Having then gifts differing according to the grace that is given to us, let us use them: if prophecy, let us prophesy in proportion to our faith; or ministry, let us use it in our ministering; he who teaches, in teaching; he who exhorts in exhortation; he who gives, with liberality; he who leads, with diligence; he who shows mercy, with cheerfulness. (Romans 12:6–8—NKJV)

The twelfth chapter of Romans is full of practical and crucial wisdom for the local church. It enjoins Christian grace, the band of brotherhood, spiritual progress for the body of Christ, and individual submission to the lordship of our Savior; all made visible in the harmony of the local body of Christ—your home church.

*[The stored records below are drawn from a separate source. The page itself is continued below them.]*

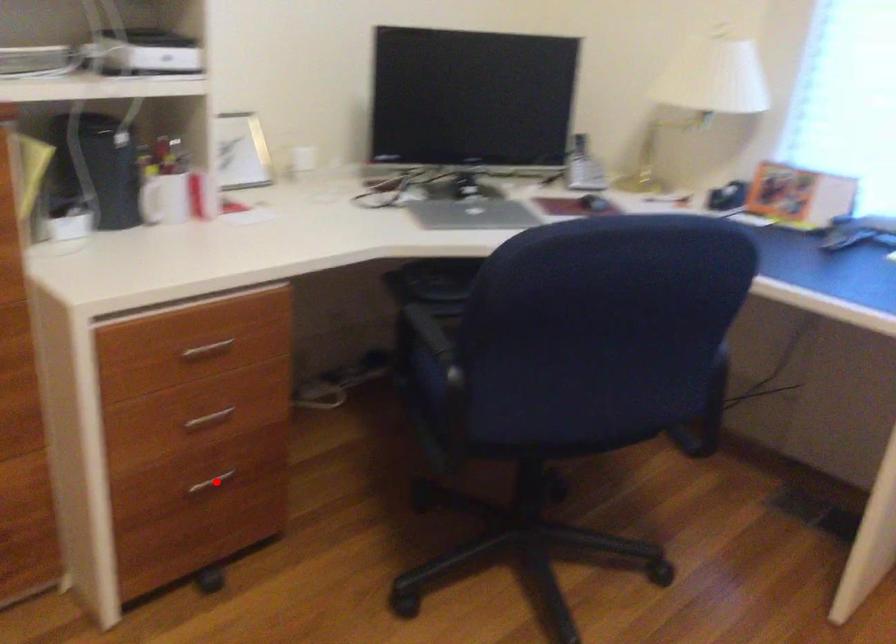
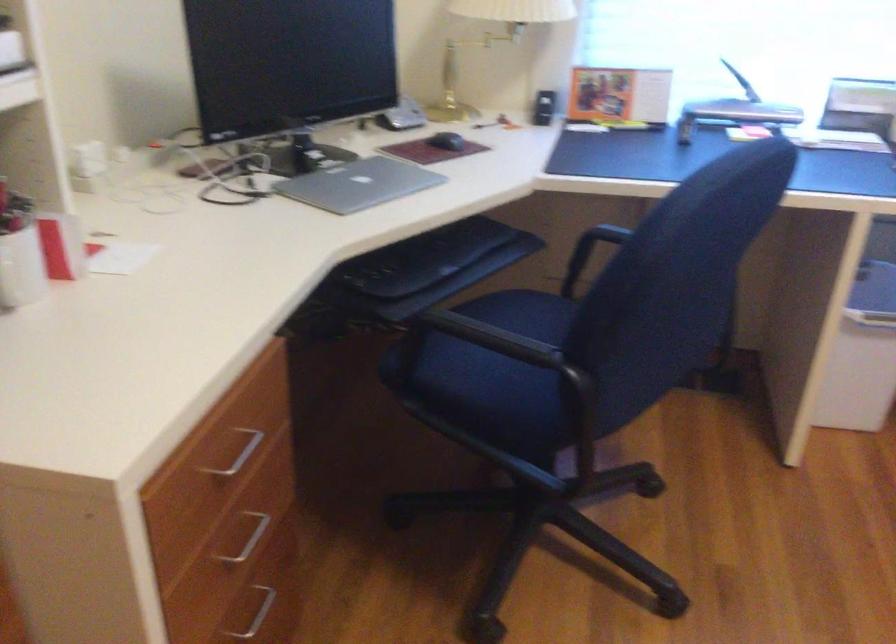
Question: I am providing you with two images of the same scene from different viewpoints. Given a red point in image1, look at the same physical point in image2. Is it:

Choices:
 (A) Closer to the viewpoint
 (B) Farther from the viewpoint

Answer: (A)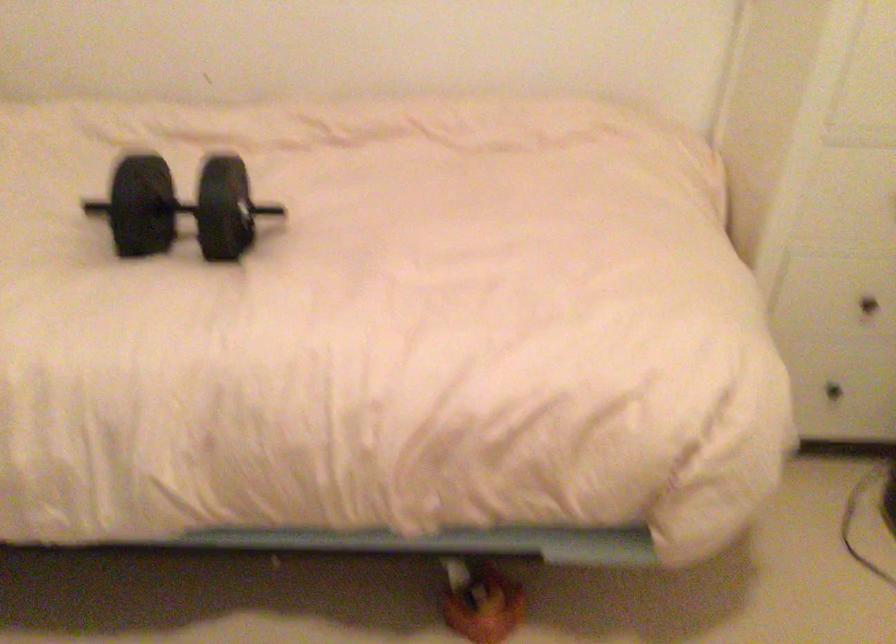
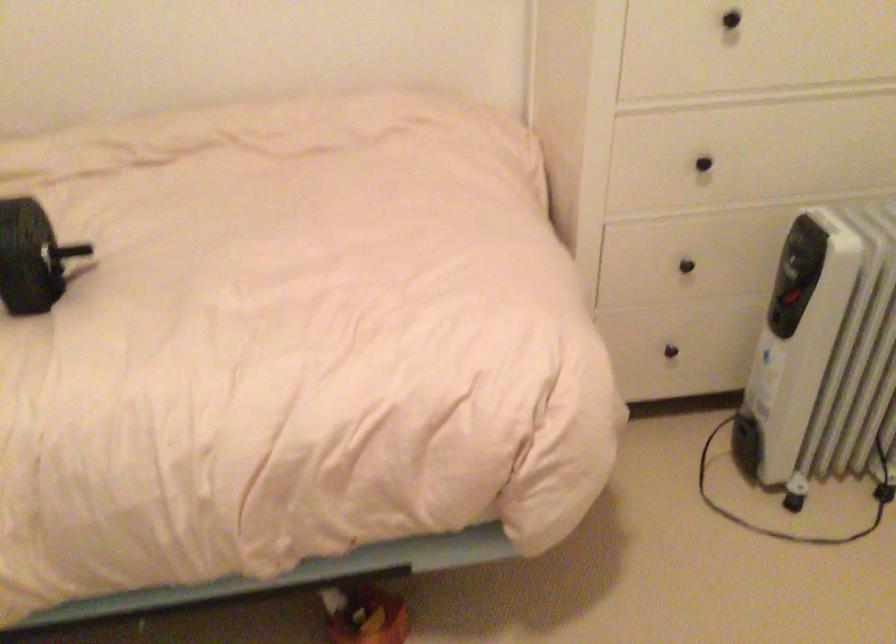
Find the pixel in the second image that matches (x=230, y=212) in the first image.

(30, 257)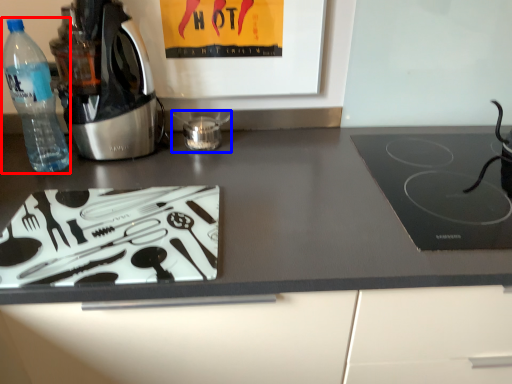
Question: Which of the following is the farthest to the observer, bottle (highlighted by a red box) or appliance (highlighted by a blue box)?

Choices:
 (A) bottle
 (B) appliance

Answer: (B)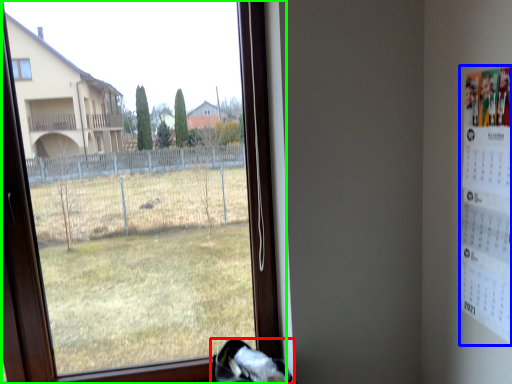
Question: Which object is positioned closest to shoe (highlighted by a red box)? Select from poster (highlighted by a blue box) and window (highlighted by a green box).

Choices:
 (A) poster
 (B) window

Answer: (A)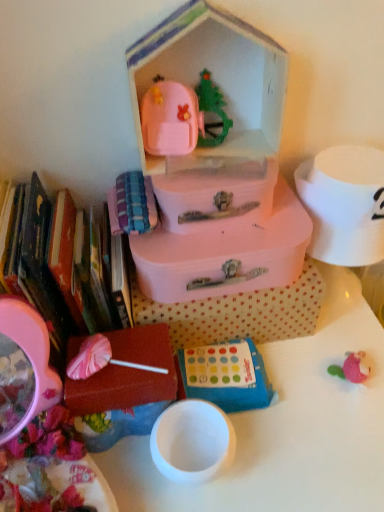
Where is `matte pink suitcase at center, arranged as the second storage box when viewed from the top`? This screenshot has width=384, height=512. matte pink suitcase at center, arranged as the second storage box when viewed from the top is located at coordinates (224, 254).

Find the location of `pink matte lollipop at lower left, the 1th storage box ordered from the bottom`. pink matte lollipop at lower left, the 1th storage box ordered from the bottom is located at coordinates (127, 373).

Where is `matte pink book at left`? This screenshot has height=512, width=384. matte pink book at left is located at coordinates (70, 268).

Describe the element at coordinates (227, 376) in the screenshot. I see `blue fabric game at center` at that location.

How much space does matte pink suitcase at center, which is the 4th storage box from bottom to top, occupy vertically?

matte pink suitcase at center, which is the 4th storage box from bottom to top, is 4.08 inches tall.

Find the location of a particular element. pink matte suitcase at center, the 2th storage box in the bottom-to-top sequence is located at coordinates (238, 313).

Is matte pink book at left in contact with matte pink suitcase at center, arranged as the second storage box when viewed from the top?

matte pink book at left and matte pink suitcase at center, arranged as the second storage box when viewed from the top, are clearly separated.

At what (x,y) coordinates should I click in order to perform the action: click on book lying below the matte pink suitcase at center, arranged as the second storage box when viewed from the top (from the image's perspective). Please return your answer as a coordinate pair (x, y). The height and width of the screenshot is (512, 384). Looking at the image, I should click on (70, 268).

Does matte pink book at left have a lesser width compared to matte pink suitcase at center, arranged as the 3th storage box when ordered from the bottom?

Incorrect, the width of matte pink book at left is not less than that of matte pink suitcase at center, arranged as the 3th storage box when ordered from the bottom.

From the matte pink suitcase at center, arranged as the 3th storage box when ordered from the bottom, count 2nd storage box to the right and point to it. Please provide its 2D coordinates.

[(238, 313)]

Looking at their sizes, would you say matte pink suitcase at center, arranged as the second storage box when viewed from the top, is wider or thinner than pink matte suitcase at center, the 2th storage box in the bottom-to-top sequence?

Clearly, matte pink suitcase at center, arranged as the second storage box when viewed from the top, has more width compared to pink matte suitcase at center, the 2th storage box in the bottom-to-top sequence.

Is matte pink suitcase at center, arranged as the 3th storage box when ordered from the bottom, beside pink matte suitcase at center, the 2th storage box in the bottom-to-top sequence?

Yes, matte pink suitcase at center, arranged as the 3th storage box when ordered from the bottom, is next to pink matte suitcase at center, the 2th storage box in the bottom-to-top sequence.

From a real-world perspective, relative to pink matte suitcase at center, the third storage box positioned from the top, is matte pink suitcase at center, arranged as the second storage box when viewed from the top, vertically above or below?

From a real-world perspective, matte pink suitcase at center, arranged as the second storage box when viewed from the top, is physically above pink matte suitcase at center, the third storage box positioned from the top.

Looking at their sizes, would you say pink matte suitcase at center, the third storage box positioned from the top, is wider or thinner than matte pink suitcase at center, which is the 4th storage box from bottom to top?

Clearly, pink matte suitcase at center, the third storage box positioned from the top, has less width compared to matte pink suitcase at center, which is the 4th storage box from bottom to top.

Which point is more forward, [281,333] or [162,215]?

The point [162,215] is more forward.

From the image's perspective, is pink matte suitcase at center, the 2th storage box in the bottom-to-top sequence, beneath matte pink suitcase at center, which is the 4th storage box from bottom to top?

Indeed, from the image's perspective, pink matte suitcase at center, the 2th storage box in the bottom-to-top sequence, is shown beneath matte pink suitcase at center, which is the 4th storage box from bottom to top.

In the scene shown: Is pink matte suitcase at center, the 2th storage box in the bottom-to-top sequence, positioned with its back to matte pink suitcase at center, positioned as the 1th storage box in top-to-bottom order?

pink matte suitcase at center, the 2th storage box in the bottom-to-top sequence, is not turned away from matte pink suitcase at center, positioned as the 1th storage box in top-to-bottom order.

From the image's perspective, is pink plastic suitcase at upper center over matte pink book at left?

Yes, from the image's perspective, pink plastic suitcase at upper center is over matte pink book at left.

Which object is thinner, pink plastic suitcase at upper center or matte pink book at left?

pink plastic suitcase at upper center is thinner.

Does pink plastic suitcase at upper center come behind matte pink book at left?

No, it is in front of matte pink book at left.

What's the angular difference between pink plastic suitcase at upper center and matte pink book at left's facing directions?

There is a 0.000755-degree angle between the facing directions of pink plastic suitcase at upper center and matte pink book at left.

Considering the sizes of matte pink suitcase at center, arranged as the second storage box when viewed from the top, and matte pink suitcase at center, which is the 4th storage box from bottom to top, in the image, is matte pink suitcase at center, arranged as the second storage box when viewed from the top, bigger or smaller than matte pink suitcase at center, which is the 4th storage box from bottom to top,?

In the image, matte pink suitcase at center, arranged as the second storage box when viewed from the top, appears to be larger than matte pink suitcase at center, which is the 4th storage box from bottom to top.

Is matte pink suitcase at center, arranged as the 3th storage box when ordered from the bottom, located outside matte pink suitcase at center, which is the 4th storage box from bottom to top?

Absolutely, matte pink suitcase at center, arranged as the 3th storage box when ordered from the bottom, is external to matte pink suitcase at center, which is the 4th storage box from bottom to top.

From a real-world perspective, is matte pink suitcase at center, arranged as the 3th storage box when ordered from the bottom, located higher than matte pink suitcase at center, which is the 4th storage box from bottom to top?

No, from a real-world perspective, matte pink suitcase at center, arranged as the 3th storage box when ordered from the bottom, is not over matte pink suitcase at center, which is the 4th storage box from bottom to top

Can you confirm if white glossy table at center is wider than blue fabric game at center?

Yes.

Does white glossy table at center turn towards blue fabric game at center?

No, white glossy table at center is not facing towards blue fabric game at center.

Visually, is white glossy table at center positioned to the left or to the right of blue fabric game at center?

Clearly, white glossy table at center is on the left of blue fabric game at center in the image.

Measure the distance between white glossy table at center and blue fabric game at center.

The distance of white glossy table at center from blue fabric game at center is 4.35 inches.

Can you confirm if pink matte lollipop at lower left, which is counted as the 4th storage box, starting from the top, is bigger than matte pink suitcase at center, arranged as the second storage box when viewed from the top?

No, pink matte lollipop at lower left, which is counted as the 4th storage box, starting from the top, is not bigger than matte pink suitcase at center, arranged as the second storage box when viewed from the top.

Is the depth of pink matte lollipop at lower left, the 1th storage box ordered from the bottom, less than that of matte pink suitcase at center, arranged as the second storage box when viewed from the top?

Yes, pink matte lollipop at lower left, the 1th storage box ordered from the bottom, is closer to the camera.

Is pink matte lollipop at lower left, the 1th storage box ordered from the bottom, facing towards matte pink suitcase at center, arranged as the 3th storage box when ordered from the bottom?

No, pink matte lollipop at lower left, the 1th storage box ordered from the bottom, does not turn towards matte pink suitcase at center, arranged as the 3th storage box when ordered from the bottom.

Considering the positions of objects pink matte lollipop at lower left, the 1th storage box ordered from the bottom, and matte pink suitcase at center, arranged as the second storage box when viewed from the top, in the image provided, who is more to the right, pink matte lollipop at lower left, the 1th storage box ordered from the bottom, or matte pink suitcase at center, arranged as the second storage box when viewed from the top,?

matte pink suitcase at center, arranged as the second storage box when viewed from the top.

This screenshot has height=512, width=384. Identify the location of the 2nd storage box to the right of the matte pink book at left, starting your count from the anchor. (224, 254).

Locate an element on the screen. the 1st storage box above the pink matte suitcase at center, the 2th storage box in the bottom-to-top sequence (from the image's perspective) is located at coordinates (224, 254).

Based on their spatial positions, is matte pink suitcase at center, which is the 4th storage box from bottom to top, or matte pink book at left further from pink plastic suitcase at upper center?

matte pink book at left is positioned further to the anchor pink plastic suitcase at upper center.

Based on their spatial positions, is matte pink book at left or blue fabric game at center closer to pink matte suitcase at center, the third storage box positioned from the top?

The object closer to pink matte suitcase at center, the third storage box positioned from the top, is blue fabric game at center.

Which object lies further to the anchor point matte pink suitcase at center, arranged as the second storage box when viewed from the top, pink plastic suitcase at upper center or blue fabric game at center?

The object further to matte pink suitcase at center, arranged as the second storage box when viewed from the top, is blue fabric game at center.

Which object lies nearer to the anchor point pink plastic suitcase at upper center, matte pink book at left or pink matte lollipop at lower left, the 1th storage box ordered from the bottom?

The object closer to pink plastic suitcase at upper center is matte pink book at left.

Based on their spatial positions, is pink matte lollipop at lower left, the 1th storage box ordered from the bottom, or blue fabric game at center further from matte pink suitcase at center, which is the 4th storage box from bottom to top?

blue fabric game at center lies further to matte pink suitcase at center, which is the 4th storage box from bottom to top, than the other object.

Considering their positions, is pink matte lollipop at lower left, the 1th storage box ordered from the bottom, positioned further to matte pink suitcase at center, which is the 4th storage box from bottom to top, than pink matte suitcase at center, the 2th storage box in the bottom-to-top sequence?

pink matte lollipop at lower left, the 1th storage box ordered from the bottom, lies further to matte pink suitcase at center, which is the 4th storage box from bottom to top, than the other object.

Which object lies further to the anchor point blue fabric game at center, matte pink book at left or pink plastic suitcase at upper center?

Among the two, pink plastic suitcase at upper center is located further to blue fabric game at center.

From the image, which object appears to be nearer to white glossy table at center, matte pink suitcase at center, arranged as the 3th storage box when ordered from the bottom, or blue fabric game at center?

blue fabric game at center lies closer to white glossy table at center than the other object.

Find the location of a particular element. The height and width of the screenshot is (512, 384). storage box between pink plastic suitcase at upper center and matte pink suitcase at center, arranged as the second storage box when viewed from the top, from top to bottom is located at coordinates (215, 196).

Locate an element on the screen. The height and width of the screenshot is (512, 384). box between matte pink book at left and matte pink suitcase at center, arranged as the 3th storage box when ordered from the bottom, in the horizontal direction is located at coordinates (218, 164).

The image size is (384, 512). Find the location of `toy between pink matte suitcase at center, the third storage box positioned from the top, and white glossy table at center vertically`. toy between pink matte suitcase at center, the third storage box positioned from the top, and white glossy table at center vertically is located at coordinates (227, 376).

At what (x,y) coordinates should I click in order to perform the action: click on toy between pink plastic suitcase at upper center and white glossy table at center from top to bottom. Please return your answer as a coordinate pair (x, y). This screenshot has width=384, height=512. Looking at the image, I should click on (227, 376).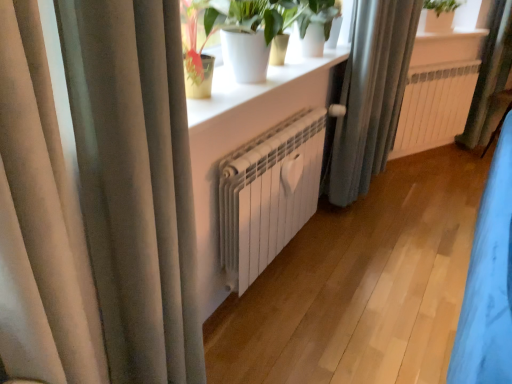
Where is `vacant space in white matte radiator at center, marked as the first radiator in a left-to-right arrangement (from a real-world perspective)`? vacant space in white matte radiator at center, marked as the first radiator in a left-to-right arrangement (from a real-world perspective) is located at coordinates (272, 281).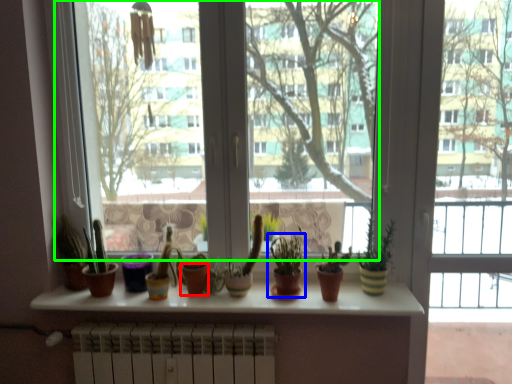
Question: Which object is the closest to the flowerpot (highlighted by a red box)? Choose among these: houseplant (highlighted by a blue box) or window screen (highlighted by a green box).

Choices:
 (A) houseplant
 (B) window screen

Answer: (A)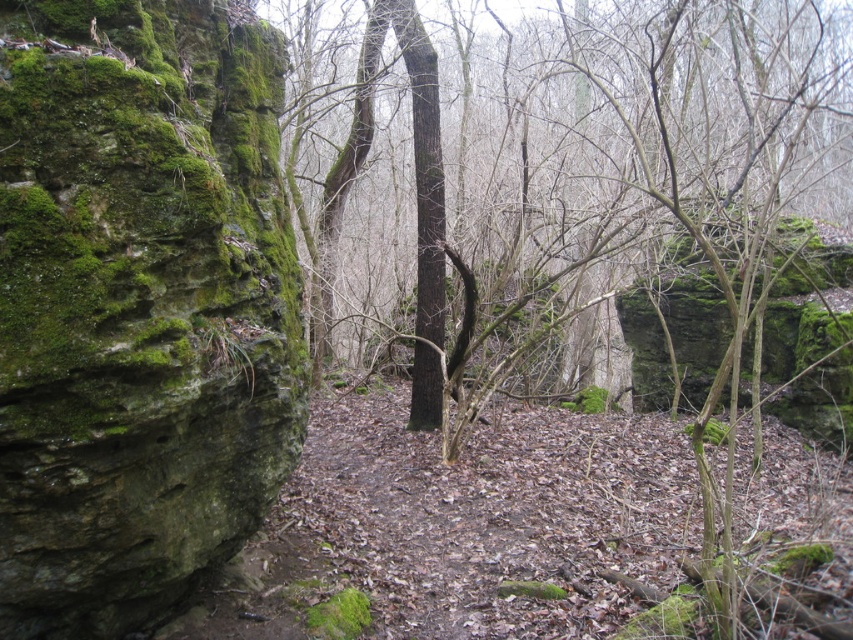
You are a hiker who wants to take a photo of both the green mossy tree at center and the green mossy rock at left. Which object should you focus on first if you want to capture both in one frame without moving the camera?

You should focus on the green mossy tree at center first because it is bigger than the green mossy rock at left, so it will be more prominent in the photo.

You are standing at the point marked as point (527, 385) in the image. What is the nearest object to you in the scene?

The nearest object to you is the green mossy tree at center since the point is located on it.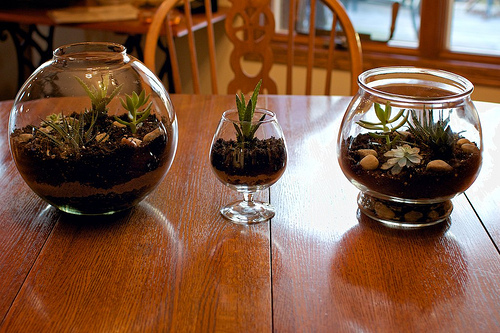
Where is `succulents in terrariums`? This screenshot has width=500, height=333. succulents in terrariums is located at coordinates (54, 135), (100, 91), (132, 108), (249, 115), (387, 115), (433, 121), (399, 158).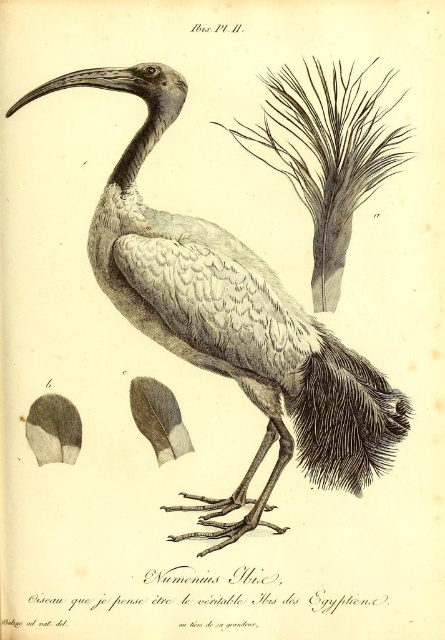
Is gray feathered bird at center below dark gray textured feathers at lower right?

Incorrect, gray feathered bird at center is not positioned below dark gray textured feathers at lower right.

Who is more distant from viewer, (372, 474) or (315, 372)?

The point (315, 372) is more distant.

In order to click on gray feathered bird at center in this screenshot , I will do 231,321.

It is a great chapter for church body life augmented by what every individual is designed to do within it.

It begins with a great call to self-dedicated, total submission to Jesus Christ (verses 1, 2). It is this profound understanding of personal debt to Christ that allows a sober evaluation of self-worth (verse 3). Any other assessment is prideful insanity, according to the text. The next two verses (4–5) express the relationship that God gives to each believer toward each other while playing a valuable part within the body of Christ. There is equality of membership but difference in function (i.e., mode of action), distinguishing among the members of the body of Christ.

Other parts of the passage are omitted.